The $mth$ cyclic group $C_m$ with elements

\begin{align*}
C_m = \langle g \rangle = \{ g^0 , g^1 , g^2 , \dots g^{m-1} \}
\end{align*}

and the powers $g^k$ are distinct for $0 \leq k < m$ with $g^m=e$. With multiplication defined by

\begin{align*}
g^i * g^j = \left\{
\begin{matrix}
g^{i+j} & \text{if } 0 \leq i+j < m, \\
g^{i+j-m} & \text{if } m \leq i+j < 2m - 2
\end{matrix}
\right.
\end{align*}

Define

\begin{align*}
C_n = \langle h \rangle = \{ h^0 , h^1 , h^2 , \dots h^{n-1} \}
\end{align*}

and the powers $k^k$ are distinct for $0 \leq k < n$. Define

Define $\varphi : \mathbb{Z}_m \times \mathbb{Z}_n \rightarrow C_m \times C_n$ by $\varphi (i,j) = (g^i , h^j)$.

Injective: Let $i,i' \in \mathbb{Z}_m$ and $j,j' \in \mathbb{Z}_m$ and assume that $\varphi (i,j) = \varphi (i',j')$. Then $(g^i , h^j) = (g^{i'} , h^{j'})$ and, since powers $g^i$ with $i \in \mathbb{Z}_m$ distinct, it follows that $i = i'$. Similarly, $j = j'$. Hence, $\varphi$ is injective.

Surjective: Let $x \in C_m \times C_n$, we have $x = (g^i , h^j)$ for some $(i,j) \in \mathbb{Z}_m \times \mathbb{Z}_n$. Then $\varphi (i,j) = (g^i , h^j) = x$. Hence, $\varphi$ is surjective.

Homomorphism: Let $(i,j) , (i',j') \in \mathbb{Z}_m \times \mathbb{Z}_n$. Note $i+j = pm + r$ where $0 \leq r \leq m-1$ and Note $i'+j' = qn + r'$ where $0 \leq r' \leq n-1$

\begin{align*}
\varphi ((i+i') \text{ mod m} , (j+j') \text{ mod n}) & = (g^r , h^{r'})
\nonumber \\
& = (g^{i+j - pm} , h^{i'+j'-qn})
\nonumber \\
& = (g^i , h^j) (g^{i'} , h^{j'})
\nonumber \\
& = \varphi (i , j) \varphi (i' , j') ,
\end{align*}

so $\varphi$ satisfies the homomorphism property.

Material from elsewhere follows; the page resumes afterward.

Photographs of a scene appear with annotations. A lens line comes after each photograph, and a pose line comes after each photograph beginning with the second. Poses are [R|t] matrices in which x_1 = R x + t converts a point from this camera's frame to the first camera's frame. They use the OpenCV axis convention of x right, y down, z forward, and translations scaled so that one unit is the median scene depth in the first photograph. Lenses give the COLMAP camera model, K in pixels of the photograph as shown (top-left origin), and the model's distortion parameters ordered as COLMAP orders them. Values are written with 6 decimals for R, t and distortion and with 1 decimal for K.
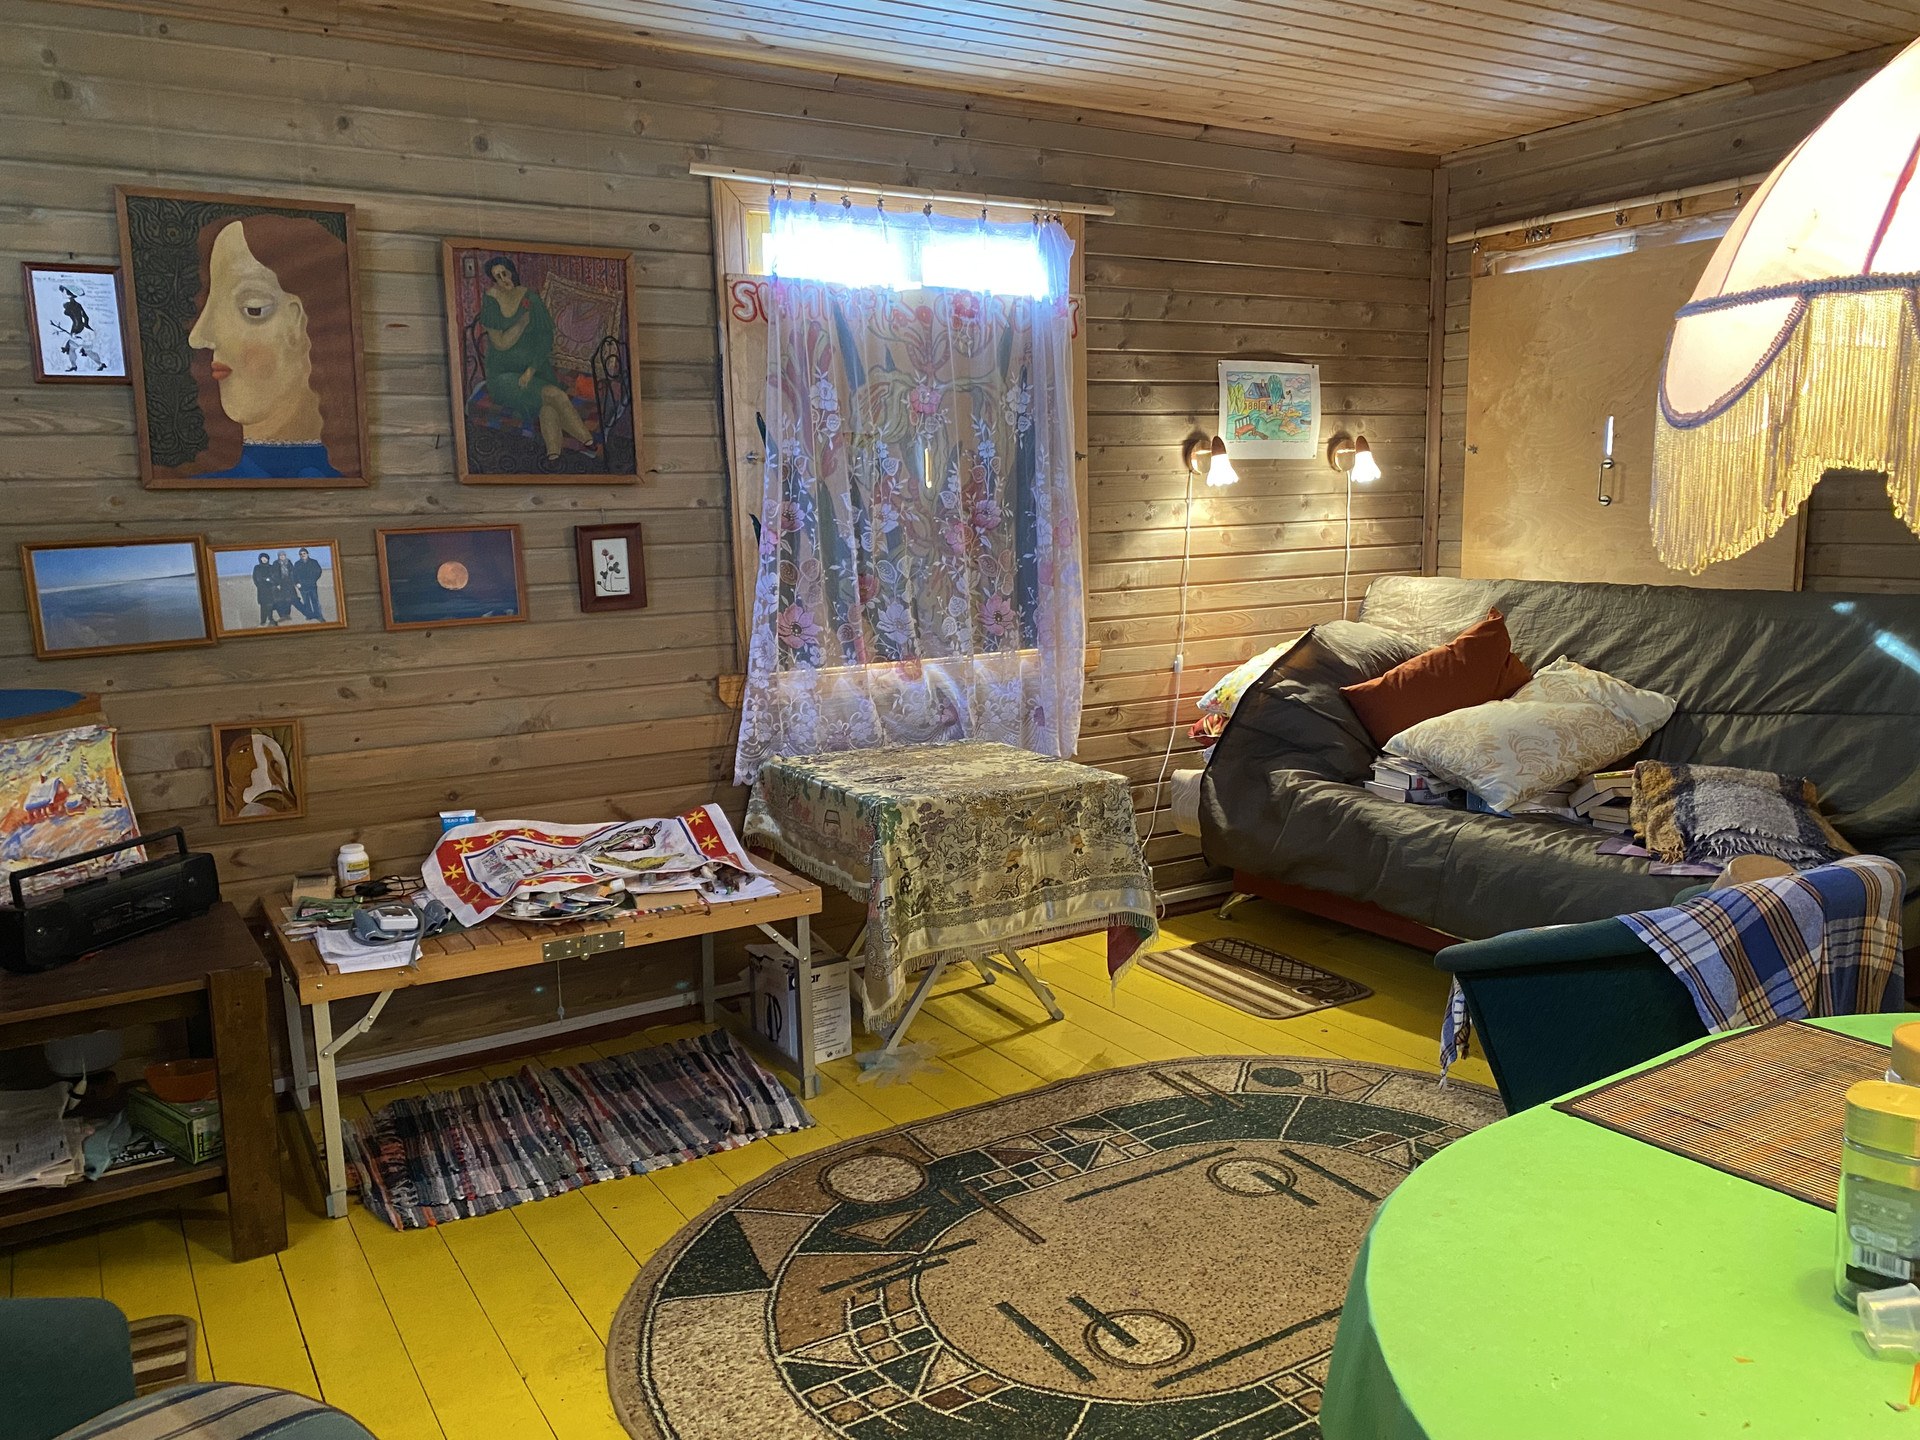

Therefore, $\varphi : \mathbb{Z}_m \times \mathbb{Z}_n \rightarrow C_m \times C_n$ is an isomorphism. We conclude that $\mathbb{Z}_m \times \mathbb{Z}_n \simeq C_m \times C_n$ and hence $C_m \times C_n \simeq \mathbb{Z}_m \times \mathbb{Z}_n$.